What to work on: Set out the text of the entries as a JSON list of strings, one string per line with blank lines omitted, starting at the first line of the entries and ending at the line that contains "le 26 août 2018", both included.

Records supplied:

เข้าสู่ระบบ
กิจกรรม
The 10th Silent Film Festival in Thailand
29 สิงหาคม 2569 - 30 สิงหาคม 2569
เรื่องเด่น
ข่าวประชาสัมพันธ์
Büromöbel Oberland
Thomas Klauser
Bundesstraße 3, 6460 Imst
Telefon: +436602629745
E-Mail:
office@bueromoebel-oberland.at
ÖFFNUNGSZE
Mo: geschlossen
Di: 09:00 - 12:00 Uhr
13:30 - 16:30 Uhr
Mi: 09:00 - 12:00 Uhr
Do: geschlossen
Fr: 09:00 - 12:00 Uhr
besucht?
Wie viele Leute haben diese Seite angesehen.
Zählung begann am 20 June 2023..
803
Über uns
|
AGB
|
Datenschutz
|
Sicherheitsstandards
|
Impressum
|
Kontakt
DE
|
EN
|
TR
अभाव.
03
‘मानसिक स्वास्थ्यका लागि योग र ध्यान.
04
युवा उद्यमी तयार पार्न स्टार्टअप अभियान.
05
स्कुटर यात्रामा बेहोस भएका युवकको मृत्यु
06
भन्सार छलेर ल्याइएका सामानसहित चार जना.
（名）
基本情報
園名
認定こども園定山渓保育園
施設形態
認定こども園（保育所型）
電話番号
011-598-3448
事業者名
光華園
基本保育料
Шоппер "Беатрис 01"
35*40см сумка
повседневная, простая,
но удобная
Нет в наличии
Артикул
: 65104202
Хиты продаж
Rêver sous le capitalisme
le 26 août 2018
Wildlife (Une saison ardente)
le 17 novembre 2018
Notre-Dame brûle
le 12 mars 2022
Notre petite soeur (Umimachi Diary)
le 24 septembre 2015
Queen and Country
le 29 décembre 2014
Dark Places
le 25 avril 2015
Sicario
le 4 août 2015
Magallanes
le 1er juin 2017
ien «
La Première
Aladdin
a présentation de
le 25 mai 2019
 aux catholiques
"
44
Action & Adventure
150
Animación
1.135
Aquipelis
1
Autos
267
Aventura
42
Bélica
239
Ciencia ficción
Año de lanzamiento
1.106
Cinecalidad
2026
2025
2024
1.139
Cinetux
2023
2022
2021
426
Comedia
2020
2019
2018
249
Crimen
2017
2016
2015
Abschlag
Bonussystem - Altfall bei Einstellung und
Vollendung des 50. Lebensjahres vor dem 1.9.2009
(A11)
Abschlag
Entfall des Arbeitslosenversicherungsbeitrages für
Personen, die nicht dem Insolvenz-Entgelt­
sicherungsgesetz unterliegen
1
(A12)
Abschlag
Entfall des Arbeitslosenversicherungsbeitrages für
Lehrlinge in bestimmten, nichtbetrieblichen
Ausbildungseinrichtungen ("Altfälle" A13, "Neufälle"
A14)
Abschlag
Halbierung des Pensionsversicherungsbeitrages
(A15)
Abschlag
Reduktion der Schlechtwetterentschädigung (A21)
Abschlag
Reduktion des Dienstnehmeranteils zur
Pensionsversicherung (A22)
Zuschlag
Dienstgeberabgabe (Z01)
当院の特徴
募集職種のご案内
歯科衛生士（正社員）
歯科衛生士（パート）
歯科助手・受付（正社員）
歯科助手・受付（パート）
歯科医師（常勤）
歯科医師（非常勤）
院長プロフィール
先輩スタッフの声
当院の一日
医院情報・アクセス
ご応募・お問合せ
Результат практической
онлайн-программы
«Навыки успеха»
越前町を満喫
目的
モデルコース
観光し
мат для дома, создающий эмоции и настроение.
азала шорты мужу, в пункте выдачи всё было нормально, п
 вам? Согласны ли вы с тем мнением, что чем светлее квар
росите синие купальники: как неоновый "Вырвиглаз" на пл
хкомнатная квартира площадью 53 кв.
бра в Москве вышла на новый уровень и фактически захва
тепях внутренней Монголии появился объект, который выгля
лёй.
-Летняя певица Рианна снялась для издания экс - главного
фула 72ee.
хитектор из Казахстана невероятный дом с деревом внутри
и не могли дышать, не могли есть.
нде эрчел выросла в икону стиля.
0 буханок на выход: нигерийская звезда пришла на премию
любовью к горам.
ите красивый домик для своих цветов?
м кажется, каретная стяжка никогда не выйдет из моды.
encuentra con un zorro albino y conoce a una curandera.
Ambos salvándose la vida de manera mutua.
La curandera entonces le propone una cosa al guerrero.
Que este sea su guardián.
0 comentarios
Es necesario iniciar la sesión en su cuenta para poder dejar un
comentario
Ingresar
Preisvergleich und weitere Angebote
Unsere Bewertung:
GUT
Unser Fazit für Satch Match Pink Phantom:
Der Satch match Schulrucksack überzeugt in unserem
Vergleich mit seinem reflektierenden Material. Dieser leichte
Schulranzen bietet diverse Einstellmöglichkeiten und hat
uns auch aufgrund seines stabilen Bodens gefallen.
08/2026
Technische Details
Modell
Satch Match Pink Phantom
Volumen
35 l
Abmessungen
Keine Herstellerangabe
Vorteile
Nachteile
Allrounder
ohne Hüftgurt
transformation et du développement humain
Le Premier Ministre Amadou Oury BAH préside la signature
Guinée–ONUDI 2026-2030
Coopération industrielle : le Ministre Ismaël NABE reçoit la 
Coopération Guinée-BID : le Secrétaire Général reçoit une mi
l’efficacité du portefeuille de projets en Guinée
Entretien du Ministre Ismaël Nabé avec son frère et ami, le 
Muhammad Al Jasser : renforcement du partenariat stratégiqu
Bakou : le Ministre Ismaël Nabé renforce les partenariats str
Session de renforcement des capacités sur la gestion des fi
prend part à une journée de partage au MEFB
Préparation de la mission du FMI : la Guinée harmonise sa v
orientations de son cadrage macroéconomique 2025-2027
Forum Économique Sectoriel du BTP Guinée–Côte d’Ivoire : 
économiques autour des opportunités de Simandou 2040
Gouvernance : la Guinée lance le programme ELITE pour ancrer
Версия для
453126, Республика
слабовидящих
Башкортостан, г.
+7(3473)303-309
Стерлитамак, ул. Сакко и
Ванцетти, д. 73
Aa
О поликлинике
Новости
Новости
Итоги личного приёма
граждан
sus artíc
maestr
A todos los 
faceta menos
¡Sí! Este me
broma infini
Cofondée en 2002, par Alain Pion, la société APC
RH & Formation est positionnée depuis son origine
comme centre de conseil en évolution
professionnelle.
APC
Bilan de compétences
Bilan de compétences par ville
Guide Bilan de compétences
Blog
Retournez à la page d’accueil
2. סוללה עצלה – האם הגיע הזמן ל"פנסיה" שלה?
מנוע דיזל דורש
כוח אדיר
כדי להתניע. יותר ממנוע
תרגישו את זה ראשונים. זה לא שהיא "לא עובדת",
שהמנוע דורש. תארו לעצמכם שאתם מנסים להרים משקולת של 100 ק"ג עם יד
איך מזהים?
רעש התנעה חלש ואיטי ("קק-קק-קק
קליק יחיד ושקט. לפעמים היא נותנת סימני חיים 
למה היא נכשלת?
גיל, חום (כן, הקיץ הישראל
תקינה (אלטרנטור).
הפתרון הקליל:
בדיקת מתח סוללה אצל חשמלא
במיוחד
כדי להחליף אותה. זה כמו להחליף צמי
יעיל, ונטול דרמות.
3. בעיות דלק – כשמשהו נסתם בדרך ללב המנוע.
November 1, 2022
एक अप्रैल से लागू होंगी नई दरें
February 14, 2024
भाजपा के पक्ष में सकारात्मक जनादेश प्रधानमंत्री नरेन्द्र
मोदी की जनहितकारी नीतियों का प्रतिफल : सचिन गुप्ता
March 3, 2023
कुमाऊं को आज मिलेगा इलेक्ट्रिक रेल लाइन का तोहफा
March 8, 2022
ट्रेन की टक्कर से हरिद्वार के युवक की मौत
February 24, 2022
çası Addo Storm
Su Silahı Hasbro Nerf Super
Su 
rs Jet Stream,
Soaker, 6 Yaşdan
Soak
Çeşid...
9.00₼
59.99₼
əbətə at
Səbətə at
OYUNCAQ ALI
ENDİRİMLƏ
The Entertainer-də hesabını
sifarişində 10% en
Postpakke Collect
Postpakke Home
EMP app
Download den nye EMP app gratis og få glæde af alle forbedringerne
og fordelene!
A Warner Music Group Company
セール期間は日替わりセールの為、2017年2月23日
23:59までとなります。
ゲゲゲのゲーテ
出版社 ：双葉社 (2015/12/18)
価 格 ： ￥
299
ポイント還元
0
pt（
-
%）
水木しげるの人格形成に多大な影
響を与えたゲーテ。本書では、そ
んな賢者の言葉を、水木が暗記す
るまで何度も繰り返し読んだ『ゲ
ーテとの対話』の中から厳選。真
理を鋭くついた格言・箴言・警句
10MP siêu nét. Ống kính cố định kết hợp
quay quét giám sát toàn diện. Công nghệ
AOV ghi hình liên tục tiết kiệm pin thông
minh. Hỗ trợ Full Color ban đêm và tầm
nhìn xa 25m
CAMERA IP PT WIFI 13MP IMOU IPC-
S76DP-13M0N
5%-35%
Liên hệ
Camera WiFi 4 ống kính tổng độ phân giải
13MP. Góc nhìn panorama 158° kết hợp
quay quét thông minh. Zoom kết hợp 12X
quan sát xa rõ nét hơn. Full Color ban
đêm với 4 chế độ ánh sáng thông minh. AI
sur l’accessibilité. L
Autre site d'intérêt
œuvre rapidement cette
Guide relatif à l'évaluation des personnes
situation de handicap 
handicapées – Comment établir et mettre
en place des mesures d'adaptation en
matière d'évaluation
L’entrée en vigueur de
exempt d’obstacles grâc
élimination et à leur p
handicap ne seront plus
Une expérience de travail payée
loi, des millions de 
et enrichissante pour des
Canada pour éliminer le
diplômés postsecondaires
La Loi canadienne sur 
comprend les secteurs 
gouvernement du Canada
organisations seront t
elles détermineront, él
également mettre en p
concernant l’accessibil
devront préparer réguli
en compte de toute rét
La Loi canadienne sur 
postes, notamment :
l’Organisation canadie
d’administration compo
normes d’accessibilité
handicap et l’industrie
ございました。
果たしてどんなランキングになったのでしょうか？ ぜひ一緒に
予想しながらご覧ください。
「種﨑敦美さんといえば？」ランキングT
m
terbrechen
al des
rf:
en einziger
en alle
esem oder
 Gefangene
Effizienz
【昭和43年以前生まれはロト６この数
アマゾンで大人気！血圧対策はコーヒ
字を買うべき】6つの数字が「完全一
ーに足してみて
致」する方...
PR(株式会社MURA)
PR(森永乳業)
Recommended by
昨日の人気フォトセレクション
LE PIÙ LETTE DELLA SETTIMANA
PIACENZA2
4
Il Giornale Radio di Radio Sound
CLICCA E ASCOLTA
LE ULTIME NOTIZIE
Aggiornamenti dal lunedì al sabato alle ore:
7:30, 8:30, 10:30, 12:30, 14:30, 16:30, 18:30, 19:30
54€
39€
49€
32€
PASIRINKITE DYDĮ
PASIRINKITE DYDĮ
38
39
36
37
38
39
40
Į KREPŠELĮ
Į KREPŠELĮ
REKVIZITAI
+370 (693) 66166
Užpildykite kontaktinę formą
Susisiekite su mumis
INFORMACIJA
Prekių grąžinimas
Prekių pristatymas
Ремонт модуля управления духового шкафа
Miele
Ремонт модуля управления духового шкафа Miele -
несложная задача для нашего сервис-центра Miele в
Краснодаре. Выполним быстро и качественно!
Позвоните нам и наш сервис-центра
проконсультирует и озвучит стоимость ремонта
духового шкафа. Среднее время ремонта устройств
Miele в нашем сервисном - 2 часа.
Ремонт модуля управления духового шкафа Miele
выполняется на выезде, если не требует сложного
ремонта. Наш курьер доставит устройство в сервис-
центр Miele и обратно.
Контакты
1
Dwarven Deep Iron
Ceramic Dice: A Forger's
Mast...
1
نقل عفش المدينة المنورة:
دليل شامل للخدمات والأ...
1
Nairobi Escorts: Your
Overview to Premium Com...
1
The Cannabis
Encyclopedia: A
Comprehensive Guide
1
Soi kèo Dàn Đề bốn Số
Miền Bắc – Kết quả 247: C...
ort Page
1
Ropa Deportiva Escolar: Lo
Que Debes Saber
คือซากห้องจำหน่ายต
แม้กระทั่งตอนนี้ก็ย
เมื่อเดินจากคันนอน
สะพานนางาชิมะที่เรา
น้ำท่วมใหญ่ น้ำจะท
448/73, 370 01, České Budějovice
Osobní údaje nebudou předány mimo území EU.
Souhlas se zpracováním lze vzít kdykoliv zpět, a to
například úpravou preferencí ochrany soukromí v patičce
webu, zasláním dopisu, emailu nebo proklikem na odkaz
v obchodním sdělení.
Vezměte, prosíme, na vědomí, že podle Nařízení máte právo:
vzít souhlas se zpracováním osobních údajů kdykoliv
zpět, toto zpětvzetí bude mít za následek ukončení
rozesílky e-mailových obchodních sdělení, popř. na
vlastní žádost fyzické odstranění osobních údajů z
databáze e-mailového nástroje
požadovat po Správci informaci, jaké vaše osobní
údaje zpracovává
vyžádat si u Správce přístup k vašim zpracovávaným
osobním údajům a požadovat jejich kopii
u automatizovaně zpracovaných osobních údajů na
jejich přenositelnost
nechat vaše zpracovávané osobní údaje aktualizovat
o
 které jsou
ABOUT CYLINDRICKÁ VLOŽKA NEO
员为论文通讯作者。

Response to this exercise:
[
  "เข้าสู่ระบบ",
  "กิจกรรม",
  "The 10th Silent Film Festival in Thailand",
  "29 สิงหาคม 2569 - 30 สิงหาคม 2569",
  "เรื่องเด่น",
  "ข่าวประชาสัมพันธ์",
  "Büromöbel Oberland",
  "Thomas Klauser",
  "Bundesstraße 3, 6460 Imst",
  "Telefon: +436602629745",
  "E-Mail:",
  "office@bueromoebel-oberland.at",
  "ÖFFNUNGSZE",
  "Mo: geschlossen",
  "Di: 09:00 - 12:00 Uhr",
  "13:30 - 16:30 Uhr",
  "Mi: 09:00 - 12:00 Uhr",
  "Do: geschlossen",
  "Fr: 09:00 - 12:00 Uhr",
  "besucht?",
  "Wie viele Leute haben diese Seite angesehen.",
  "Zählung begann am 20 June 2023..",
  "803",
  "Über uns",
  "|",
  "AGB",
  "|",
  "Datenschutz",
  "|",
  "Sicherheitsstandards",
  "|",
  "Impressum",
  "|",
  "Kontakt",
  "DE",
  "|",
  "EN",
  "|",
  "TR",
  "अभाव.",
  "03",
  "‘मानसिक स्वास्थ्यका लागि योग र ध्यान.",
  "04",
  "युवा उद्यमी तयार पार्न स्टार्टअप अभियान.",
  "05",
  "स्कुटर यात्रामा बेहोस भएका युवकको मृत्यु",
  "06",
  "भन्सार छलेर ल्याइएका सामानसहित चार जना.",
  "（名）",
  "基本情報",
  "園名",
  "認定こども園定山渓保育園",
  "施設形態",
  "認定こども園（保育所型）",
  "電話番号",
  "011-598-3448",
  "事業者名",
  "光華園",
  "基本保育料",
  "Шоппер \"Беатрис 01\"",
  "35*40см сумка",
  "повседневная, простая,",
  "но удобная",
  "Нет в наличии",
  "Артикул",
  ": 65104202",
  "Хиты продаж",
  "Rêver sous le capitalisme",
  "le 26 août 2018"
]